● **Extracted material**
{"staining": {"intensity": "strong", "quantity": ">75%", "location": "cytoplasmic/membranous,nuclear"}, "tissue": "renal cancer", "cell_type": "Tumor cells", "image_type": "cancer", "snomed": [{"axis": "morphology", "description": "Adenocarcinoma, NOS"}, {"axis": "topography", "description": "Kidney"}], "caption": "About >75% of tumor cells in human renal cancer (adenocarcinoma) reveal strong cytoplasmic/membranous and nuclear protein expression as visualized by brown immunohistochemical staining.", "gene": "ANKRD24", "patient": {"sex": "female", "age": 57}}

==

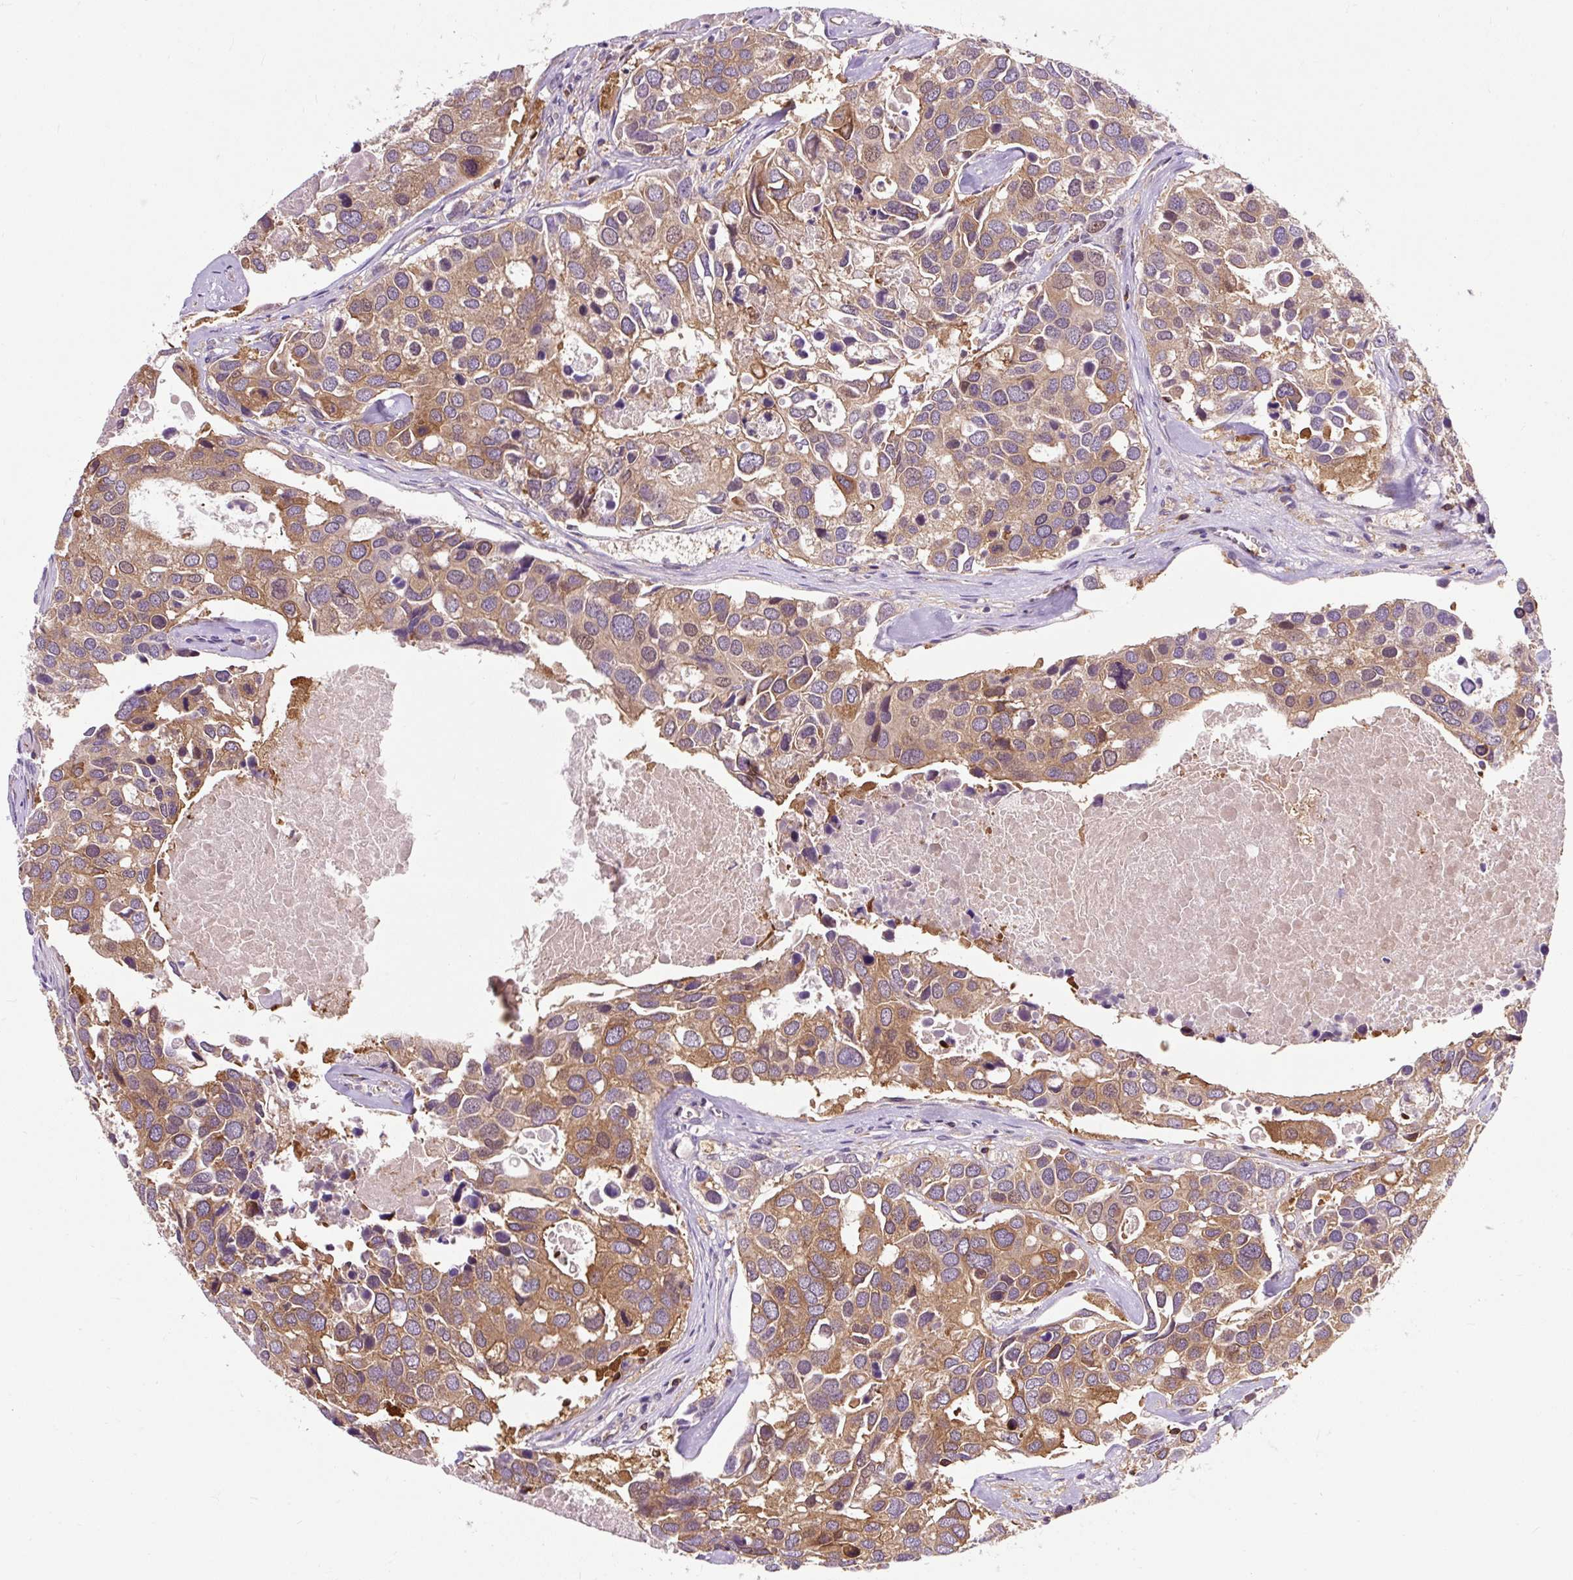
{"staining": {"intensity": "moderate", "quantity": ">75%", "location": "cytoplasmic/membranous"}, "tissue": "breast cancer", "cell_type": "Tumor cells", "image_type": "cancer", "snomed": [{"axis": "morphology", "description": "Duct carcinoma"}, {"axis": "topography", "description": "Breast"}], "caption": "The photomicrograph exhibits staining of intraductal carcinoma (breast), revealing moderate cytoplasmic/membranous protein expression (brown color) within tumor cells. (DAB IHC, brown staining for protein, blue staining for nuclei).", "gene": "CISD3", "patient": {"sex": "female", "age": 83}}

--

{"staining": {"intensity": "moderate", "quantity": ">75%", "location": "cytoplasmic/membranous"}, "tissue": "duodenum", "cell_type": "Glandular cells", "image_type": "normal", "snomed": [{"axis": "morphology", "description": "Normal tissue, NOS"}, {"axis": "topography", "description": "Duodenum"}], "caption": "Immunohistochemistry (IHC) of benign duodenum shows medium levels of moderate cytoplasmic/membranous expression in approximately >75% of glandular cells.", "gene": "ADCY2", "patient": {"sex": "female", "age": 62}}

● **Your goal**
Filter the data down to the lines that contain the string "tumor", and copy them.

● **Task result**
{"staining": {"intensity": "strong", "quantity": ">75%", "location": "cytoplasmic/membranous,nuclear"}, "tissue": "renal cancer", "cell_type": "Tumor cells", "image_type": "cancer", "snomed": [{"axis": "morphology", "description": "Adenocarcinoma, NOS"}, {"axis": "topography", "description": "Kidney"}], "caption": "About >75% of tumor cells in human renal cancer (adenocarcinoma) reveal strong cytoplasmic/membranous and nuclear protein expression as visualized by brown immunohistochemical staining.", "gene": "ANKRD24", "patient": {"sex": "female", "age": 57}}
{"staining": {"intensity": "moderate", "quantity": ">75%", "location": "cytoplasmic/membranous"}, "tissue": "breast cancer", "cell_type": "Tumor cells", "image_type": "cancer", "snomed": [{"axis": "morphology", "description": "Duct carcinoma"}, {"axis": "topography", "description": "Breast"}], "caption": "The photomicrograph exhibits staining of intraductal carcinoma (breast), revealing moderate cytoplasmic/membranous protein expression (brown color) within tumor cells. (DAB IHC, brown staining for protein, blue staining for nuclei).", "gene": "CISD3", "patient": {"sex": "female", "age": 83}}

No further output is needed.